▶ _REQUIRED ACTION A_
Reproduce the pandas passage, everything from "Certain operations can" down to "on vectorized operations.", substituting "one row at a time" for "row-by-row".

▶ _PASSAGE SHOWN_
────

Now you might be saying "when are we assigning a single value to a column vs. performing a calculation on a column?" and that would be a great question! The answer lies in _vectorization_— the process of performing calculations on entire columns at once. 

Certain operations can be vectorized and act on other columns, while others need to be _applied_ row-by-row. We'll talk about applying row-wise functions later in the course, but for now we'll focus on vectorized operations. 

In [None]:
open_seven_days_df.columns

In [None]:
open_seven_days_df["open_closed"] = (
    "Today, the park is: " + open_seven_days_df["closed_open"]
)

open_seven_days_df["open_closed"]

It's also possible to select in Pandas using `iloc` and `loc`. As the name suggest, one is for selecting an _index_, the other a _column_

In [None]:
# this gets the first row of the dataframe
open_seven_days_df.iloc[0:1]

In [None]:
# this gets the rows of the dataframe with index 6, which happens to be the first row :)
open_seven_days_df.loc[6:7]

Filtering in pandas is most easily accomplished by supplying conditions when selecting data, for example

In [None]:
parks_df = pd.read_parquet("../../data/nps/nps_public_data_parks.parquet")

parks_df[parks_df["fullName"] == "Zion National Park"]

We can pass any number of boolean operations to successively filter a dataframe this way

In [None]:
parks_df[parks_df["states"].str.contains("UT") & parks_df["states"].str.contains("AZ")]

In [None]:
parks_df[
    (parks_df["states"].str.contains("UT") & parks_df["states"].str.contains("AZ"))
    | parks_df["states"].str.contains("WY")
]

In [None]:
parks_df[
    (parks_df["longitude"] < -140)
    & (parks_df["latitude"] > 60)
    & (parks_df["designation"] == "National Park")
]

We can select entire columns through a familiar notation & combine with our filtering, too

In [None]:
parks_df[["fullName", "states"]]

In [None]:
parks_df[
    (parks_df["longitude"] < -140)
    & (parks_df["latitude"] > 60)
    & (parks_df["designation"] == "National Park")
][["fullName", "states"]]

────

▶ _DATA SHOWN_
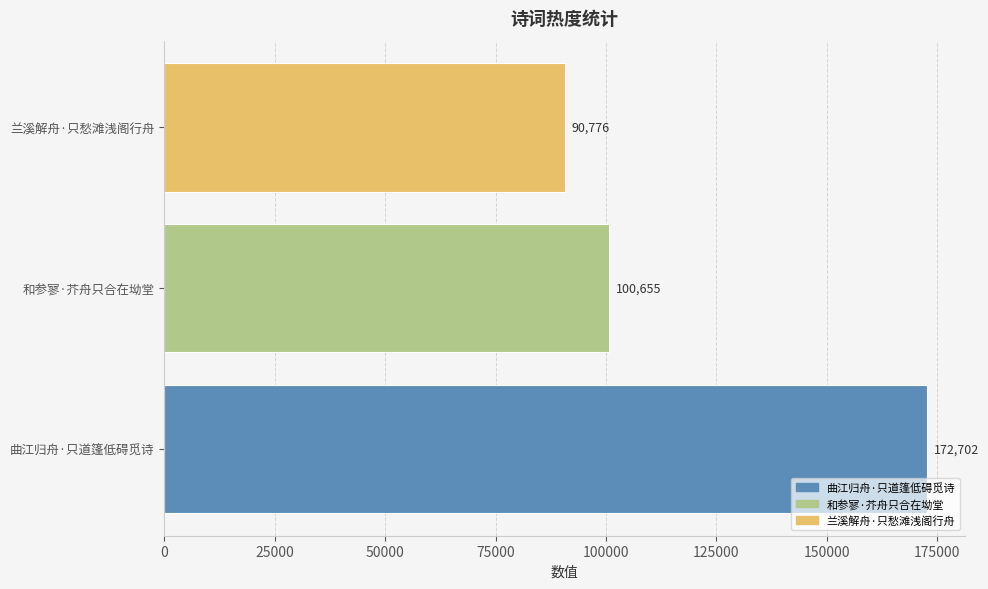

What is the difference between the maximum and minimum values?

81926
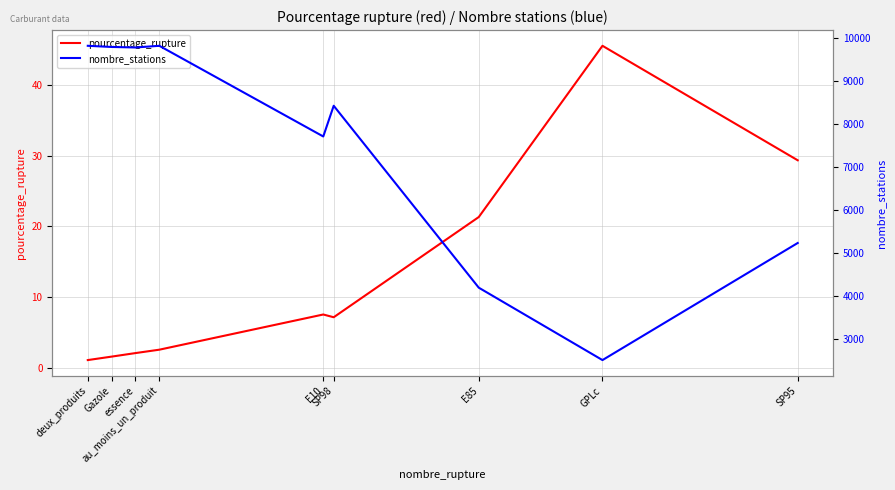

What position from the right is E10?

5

────

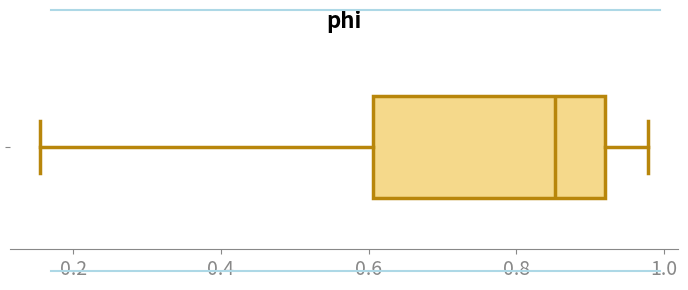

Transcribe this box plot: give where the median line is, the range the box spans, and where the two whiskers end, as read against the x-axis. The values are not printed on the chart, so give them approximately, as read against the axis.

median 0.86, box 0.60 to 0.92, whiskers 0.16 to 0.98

────

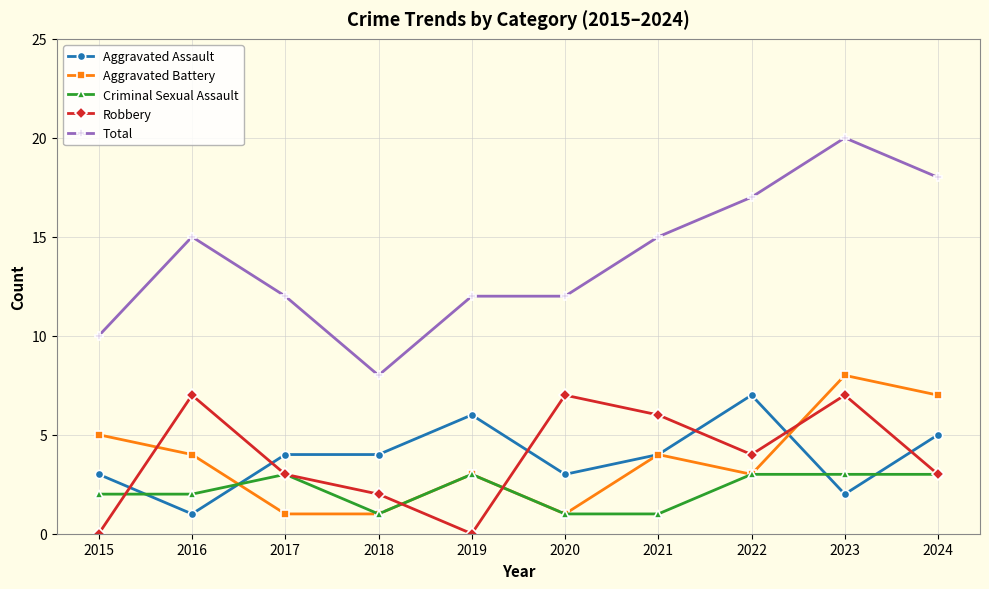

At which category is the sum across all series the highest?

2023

────

▶ _REQUIRED ACTION B_
Collect every line of the entries that contains the string "median", treating case as significant.

▶ _RESPONSE A_
Certain operations can be vectorized and act on other columns, while others need to be _applied_ one row at a time. We'll talk about applying row-wise functions later in the course, but for now we'll focus on vectorized operations.

▶ _RESPONSE B_
Transcribe this box plot: give where the median line is, the range the box spans, and where the two whiskers end, as read against the x-axis. The values are not printed on the chart, so give them approximately, as read against the axis.
median 0.86, box 0.60 to 0.92, whiskers 0.16 to 0.98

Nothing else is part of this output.